Neither Calvin’s determinism nor the Ministry of Justice’s prejudicial database leave any room for redemption. They’re just trying to identify events that will definitely (the former) or are likely to (the latter) happen. Conversely, we live in hope (for some of us a sure and certain hope) of a future in which we can be redeemed, whatever we have done in the past. 

And that’s why I find Minority Report an unsatisfactory analogy for the development of real-life precrime technology. It is a film that is only about determinism, which leaves no room for either free-will or redemption. And that’s applying a form of intelligence that is truly, er, artificial. 

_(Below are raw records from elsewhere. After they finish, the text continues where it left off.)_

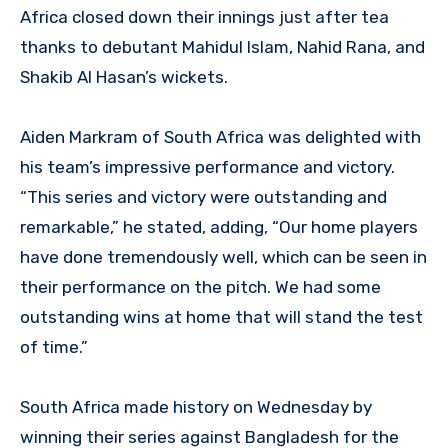
Africa closed down their innings just after tea
thanks to debutant Mahidul Islam, Nahid Rana, and
Shakib Al Hasan’s wickets.
Aiden Markram of South Africa was delighted with
his team’s impressive performance and victory.
“This series and victory were outstanding and
remarkable,” he stated, adding, “Our home players
have done tremendously well, which can be seen in
their performance on the pitch. We had some
outstanding wins at home that will stand the test
of time.”
South Africa made history on Wednesday by
winning their series against Bangladesh for the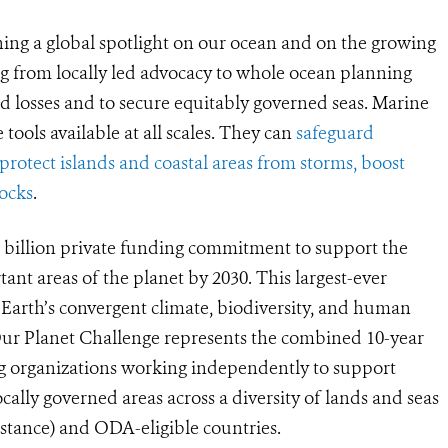
ng a global spotlight on our ocean and on the growing
g from locally led advocacy to whole ocean planning
d losses and to secure equitably governed seas. Marine
 tools available at all scales. They can
safeguard
, protect islands and coastal areas from storms, boost
tocks
.
5 billion private funding commitment to support the
tant areas of the planet by 2030. This largest-ever
 Earth’s convergent climate, biodiversity, and human
 Our Planet Challenge represents the combined 10-year
ng organizations working independently to support
ally governed areas across a diversity of lands and seas
stance) and ODA-eligible countries.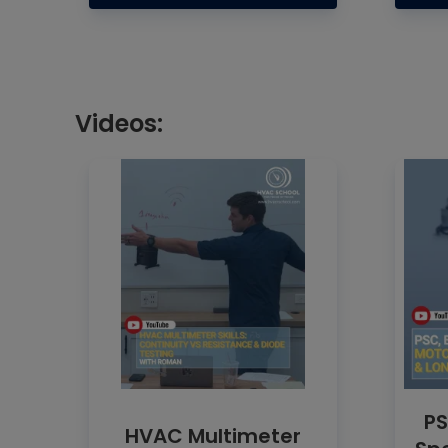
Videos:
PS
HVAC Multimeter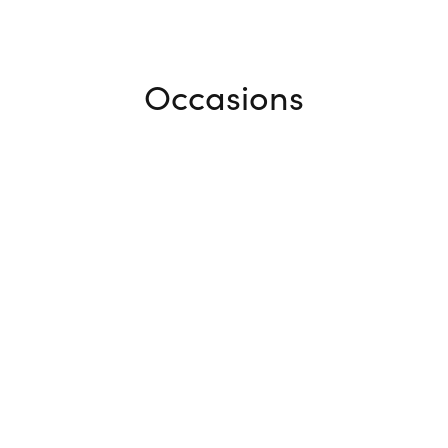
Occasions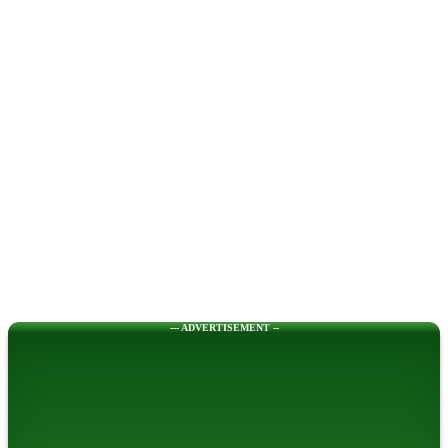
--- ADVERTISEMENT --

The vital thing is that hope is fulfilled, the prisoners make it to their paradise after worthless lives spent in jail. Justice is seen to be done.

A more helpful movie, richer in its development of these themes – and not just because it’s got the word that I favour in its title - is 1994’s The Shawshank Redemption, based on a novel by Stephen King. Here we have the idea explored that the past isn’t only irrelevant to our futures, but doesn’t even really exist in time in relation to the future. 

It’s bursting with more religious themes even than Clint Eastwood’s spaghetti westerns, which are really only the righteous saviour turning up to defend flawed goodies from evil baddies, again and again. For a start, The Shawshank Redemption is set in a prison, where whole lives are spent atoning for crimes that have or haven’t been committed. See? 

Lifers who are released after decades struggle to cope or kill themselves. The central character, a messianic figure, lives in hope with his convict friend of reaching a beach in the Virgin Islands, while the prison warden describes himself as “the light of the world”, but is assisted by his prisoners in money-laundering – washing clean – his ill-gotten gains. 

I could go on. But the vital thing is that hope is fulfilled, the prisoners make it to their paradise after worthless lives spent in jail. Justice is seen to be done. But the important thing here is that there is no pre-crime determinism. The future, which often looks hopeless, is rolling out towards the possibility of redemption, which ultimately becomes the only certain reality. 

One can dwell on movie plots too long. They are only, if you’ll excuse the pun, projections of life. But it is nonetheless irritating both that a government department with Justice in its title can believe it worthwhile to explore how it might deploy AI to predict who tomorrow’s criminals are likely to be and its critics condemn it by using the wrong dramatic analogies. 

Minority Report was a dystopian thriller that suggests that the future can only be changed by human intervention. The Shawshank Redemption showed us that inextinguishable human hope is in a future we can’t control, but can depend on.     

Anyone who is interested in justice, especially those who work in a ministry for it, might benefit from downloading it.